Clearly, the state doesn’t want all OB’s to be required to have admitting privileges, especially in the face of a shortage of providers. What they want is a specific way to eliminate as many abortions as possible, and are using legislation targeting what they dub “itinerant” surgeons.

Dr. Thorp concludes that “H.B. 1390 is medically necessary to prevent itinerant surgeons like Dr. Parker from being allowed to abandon his patients if complications arise and emergency follow-up intervention is necessary. Mississippi women expect and deserve to receive responsible medical services which conform to accepted standards of care in medicine, not substandard care offered by itinerant surgeons who lack both board certification and hospital privileges.”

(Note: the use of “both” is deliberate, as the doctors are already board certified.)

If Dr. Thorp’s statement sounds familiar, you may recognize it from Phyllis Schlafly, although her problem with “itinerant surgeons” was that by allowing other hospital staff to perform follow-up in the event of a complication, that makes a taxpayer who helps fund the hospital through his or her taxes complicit in the act of an abortion.

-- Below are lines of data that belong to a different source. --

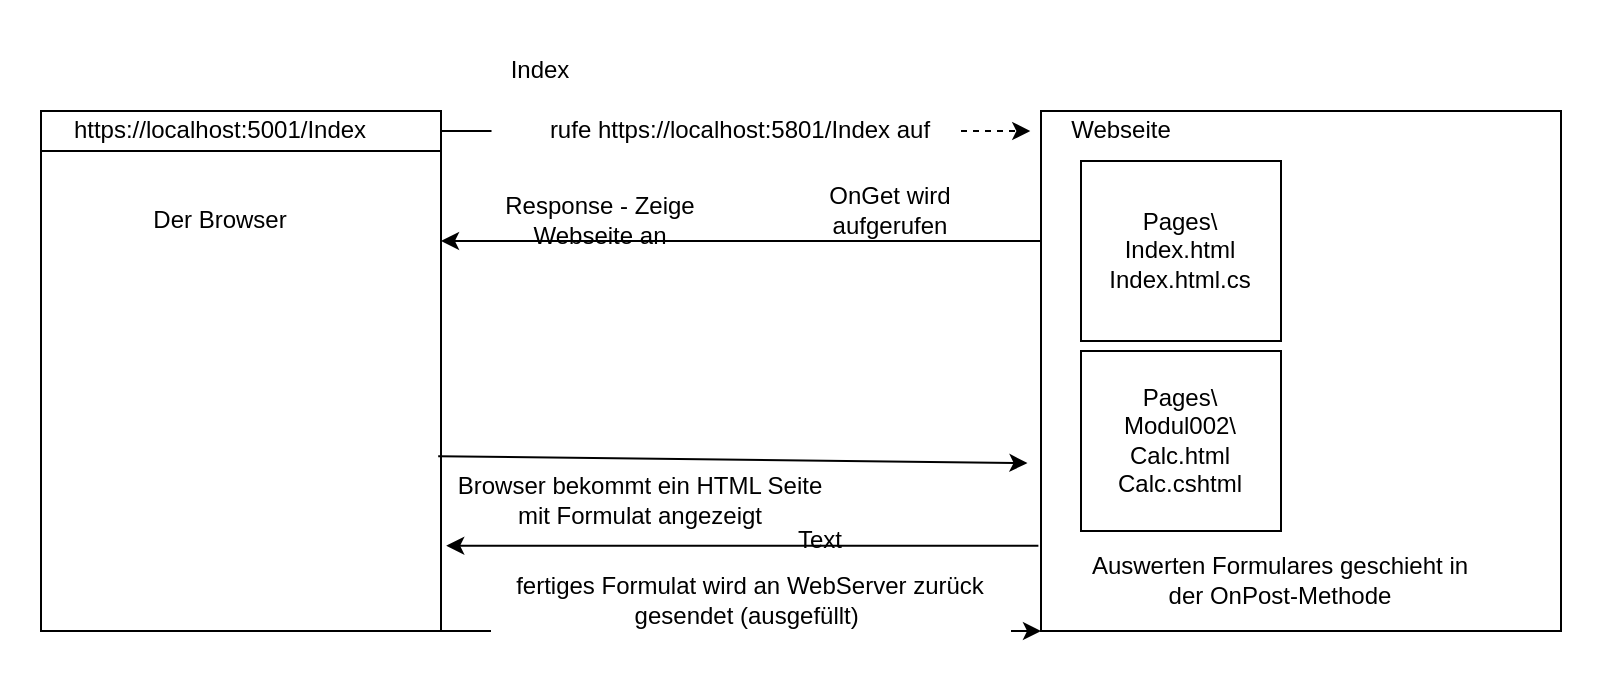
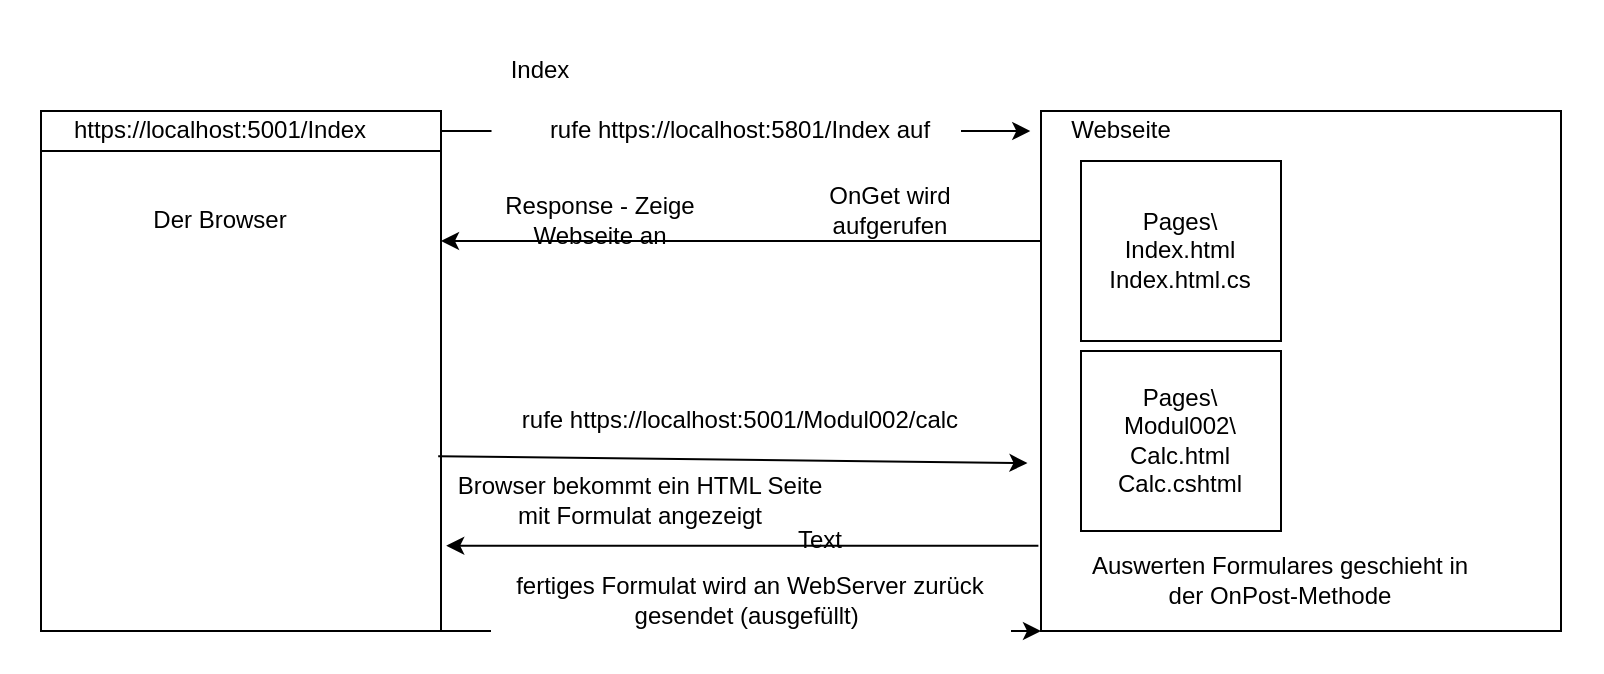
  <mxCell id="0" />
  <mxCell id="1" parent="0" />
  <mxCell id="2" value="" style="rounded=0;whiteSpace=wrap;html=1;" vertex="1" parent="1"><mxGeometry x="20" y="55" width="200" height="260" as="geometry" /></mxCell>
  <mxCell id="3" value="" style="rounded=0;whiteSpace=wrap;html=1;" vertex="1" parent="1"><mxGeometry x="20" y="55" width="200" height="20" as="geometry" /></mxCell>
  <mxCell id="4" value="Der Browser" style="text;html=1;strokeColor=none;fillColor=none;align=center;verticalAlign=middle;whiteSpace=wrap;rounded=0;" vertex="1" parent="1"><mxGeometry x="40" y="95" width="140" height="30" as="geometry" /></mxCell>
  <mxCell id="5" value="https://localhost:5001/Index" style="text;html=1;strokeColor=none;fillColor=none;align=center;verticalAlign=middle;whiteSpace=wrap;rounded=0;" vertex="1" parent="1"><mxGeometry x="80" y="55" width="60" height="20" as="geometry" /></mxCell>
  <mxCell id="6" value="" style="whiteSpace=wrap;html=1;aspect=fixed;" vertex="1" parent="1"><mxGeometry x="520" y="55" width="260" height="260" as="geometry" /></mxCell>
  <mxCell id="7" value="Webseite" style="text;html=1;align=center;verticalAlign=middle;resizable=0;points=[];autosize=1;strokeColor=none;fillColor=none;" vertex="1" parent="1"><mxGeometry x="520" y="55" width="80" height="20" as="geometry" /></mxCell>
  <mxCell id="8" value="Pages\&lt;br&gt;Index.html&lt;br&gt;Index.html.cs" style="rounded=0;whiteSpace=wrap;html=1;" vertex="1" parent="1"><mxGeometry x="540" y="80" width="100" height="90" as="geometry" /></mxCell>
  <mxCell id="9" value="Pages\&lt;br&gt;Modul002\&lt;br&gt;Calc.html&lt;br&gt;Calc.cshtml&lt;br&gt;" style="rounded=0;whiteSpace=wrap;html=1;" vertex="1" parent="1"><mxGeometry x="540" y="175" width="100" height="90" as="geometry" /></mxCell>
- <mxCell id="10" value="" style="endArrow=classic;html=1;rounded=0;exitX=1;exitY=0.5;exitDx=0;exitDy=0;entryX=-0.067;entryY=0.5;entryDx=0;entryDy=0;entryPerimeter=0;startArrow=none;dashed=1;" edge="1" parent="1" source="11" target="7"><mxGeometry width="50" height="50" relative="1" as="geometry"><mxPoint x="390" y="235" as="sourcePoint" /><mxPoint x="440" y="185" as="targetPoint" /></mxGeometry></mxCell>
+ <mxCell id="10" value="" style="endArrow=classic;html=1;rounded=0;exitX=1;exitY=0.5;exitDx=0;exitDy=0;entryX=-0.067;entryY=0.5;entryDx=0;entryDy=0;entryPerimeter=0;startArrow=none;" edge="1" parent="1" source="11" target="7"><mxGeometry width="50" height="50" relative="1" as="geometry"><mxPoint x="390" y="235" as="sourcePoint" /><mxPoint x="440" y="185" as="targetPoint" /></mxGeometry></mxCell>
  <mxCell id="11" value="rufe https://localhost:5801/Index auf" style="text;html=1;strokeColor=none;fillColor=none;align=center;verticalAlign=middle;whiteSpace=wrap;rounded=0;" vertex="1" parent="1"><mxGeometry x="260" y="50" width="220" height="30" as="geometry" /></mxCell>
  <mxCell id="12" value="" style="endArrow=none;html=1;rounded=0;exitX=1;exitY=0.5;exitDx=0;exitDy=0;entryX=-0.067;entryY=0.5;entryDx=0;entryDy=0;entryPerimeter=0;" edge="1" parent="1" source="3" target="11"><mxGeometry width="50" height="50" relative="1" as="geometry"><mxPoint x="220" y="65" as="sourcePoint" /><mxPoint x="514.64" y="65" as="targetPoint" /></mxGeometry></mxCell>
  <mxCell id="13" value="Index" style="text;html=1;strokeColor=none;fillColor=none;align=center;verticalAlign=middle;whiteSpace=wrap;rounded=0;" vertex="1" parent="1"><mxGeometry x="240" y="20" width="60" height="30" as="geometry" /></mxCell>
  <mxCell id="14" value="OnGet wird aufgerufen" style="text;html=1;strokeColor=none;fillColor=none;align=center;verticalAlign=middle;whiteSpace=wrap;rounded=0;" vertex="1" parent="1"><mxGeometry x="400" y="90" width="90" height="30" as="geometry" /></mxCell>
  <mxCell id="15" value="" style="endArrow=classic;html=1;rounded=0;exitX=0;exitY=0.25;exitDx=0;exitDy=0;entryX=1;entryY=0.25;entryDx=0;entryDy=0;" edge="1" parent="1" source="6" target="2"><mxGeometry width="50" height="50" relative="1" as="geometry"><mxPoint x="390" y="225" as="sourcePoint" /><mxPoint x="440" y="175" as="targetPoint" /></mxGeometry></mxCell>
  <mxCell id="16" value="Response - Zeige Webseite an" style="text;html=1;strokeColor=none;fillColor=none;align=center;verticalAlign=middle;whiteSpace=wrap;rounded=0;" vertex="1" parent="1"><mxGeometry x="230" y="95" width="140" height="30" as="geometry" /></mxCell>
  <mxCell id="17" value="" style="endArrow=classic;html=1;rounded=0;exitX=0.993;exitY=0.664;exitDx=0;exitDy=0;exitPerimeter=0;entryX=-0.026;entryY=0.677;entryDx=0;entryDy=0;entryPerimeter=0;" edge="1" parent="1" source="2" target="6"><mxGeometry width="50" height="50" relative="1" as="geometry"><mxPoint x="390" y="205" as="sourcePoint" /><mxPoint x="440" y="155" as="targetPoint" /></mxGeometry></mxCell>
+ <mxCell id="18" value="rufe https://localhost:5001/Modul002/calc" style="text;html=1;strokeColor=none;fillColor=none;align=center;verticalAlign=middle;whiteSpace=wrap;rounded=0;" vertex="1" parent="1"><mxGeometry x="235" y="195" width="270" height="30" as="geometry" /></mxCell>
  <mxCell id="19" value="" style="endArrow=classic;html=1;rounded=0;exitX=-0.005;exitY=0.836;exitDx=0;exitDy=0;exitPerimeter=0;entryX=1.013;entryY=0.836;entryDx=0;entryDy=0;entryPerimeter=0;" edge="1" parent="1" source="6" target="2"><mxGeometry width="50" height="50" relative="1" as="geometry"><mxPoint x="390" y="195" as="sourcePoint" /><mxPoint x="440" y="145" as="targetPoint" /></mxGeometry></mxCell>
  <mxCell id="20" value="Browser bekommt ein HTML Seite mit Formulat angezeigt" style="text;html=1;strokeColor=none;fillColor=none;align=center;verticalAlign=middle;whiteSpace=wrap;rounded=0;" vertex="1" parent="1"><mxGeometry x="220" y="235" width="200" height="30" as="geometry" /></mxCell>
  <mxCell id="21" value="" style="endArrow=classic;html=1;rounded=0;exitX=1;exitY=1;exitDx=0;exitDy=0;entryX=0;entryY=1;entryDx=0;entryDy=0;startArrow=none;" edge="1" parent="1" source="22" target="6"><mxGeometry width="50" height="50" relative="1" as="geometry"><mxPoint x="390" y="165" as="sourcePoint" /><mxPoint x="440" y="115" as="targetPoint" /></mxGeometry></mxCell>
  <mxCell id="22" value="fertiges Formulat wird an WebServer zurück gesendet (ausgefüllt)&amp;nbsp;" style="text;html=1;strokeColor=none;fillColor=none;align=center;verticalAlign=middle;whiteSpace=wrap;rounded=0;" vertex="1" parent="1"><mxGeometry x="245" y="285" width="260" height="30" as="geometry" /></mxCell>
  <mxCell id="23" value="" style="endArrow=none;html=1;rounded=0;exitX=1;exitY=1;exitDx=0;exitDy=0;entryX=0;entryY=1;entryDx=0;entryDy=0;" edge="1" parent="1" source="2" target="22"><mxGeometry width="50" height="50" relative="1" as="geometry"><mxPoint x="220" y="315" as="sourcePoint" /><mxPoint x="520" y="315" as="targetPoint" /></mxGeometry></mxCell>
  <mxCell id="24" value="Text" style="text;html=1;strokeColor=none;fillColor=none;align=center;verticalAlign=middle;whiteSpace=wrap;rounded=0;" vertex="1" parent="1"><mxGeometry x="380" y="255" width="60" height="30" as="geometry" /></mxCell>
  <mxCell id="25" value="Auswerten Formulares geschieht in der OnPost-Methode" style="text;html=1;strokeColor=none;fillColor=none;align=center;verticalAlign=middle;whiteSpace=wrap;rounded=0;" vertex="1" parent="1"><mxGeometry x="540" y="275" width="200" height="30" as="geometry" /></mxCell>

The state of Mississipi’s rationale for revoking the injunction is as unsupported and misleading as is their TRAP law in the first place, something that is unsurprising once you learn that Operation Rescue was involved in the development and drafting of the bill. The justifications provided in the 35-page report that assert the bill protects women who terminate their pregnancy shows that by making a requirement that applies only to the clinic and encouraging women to go to private doctors instead who do not need to use the same safety standards, the law does no such thing. In fact, by setting more roadblocks and a limit to the number of procedures those seeking terminations will receive them even later, something that could increase the possibility for medical complications.

What the law would do if enforced, however, is make abortion accessible only to women with insurance, good connections to a doctor who can do a termination, and money to pay for a more expensive private office or hospital procedure.

In other words, it takes them right back to where they were before Roe v. Wade was decided. Just as they intend it to.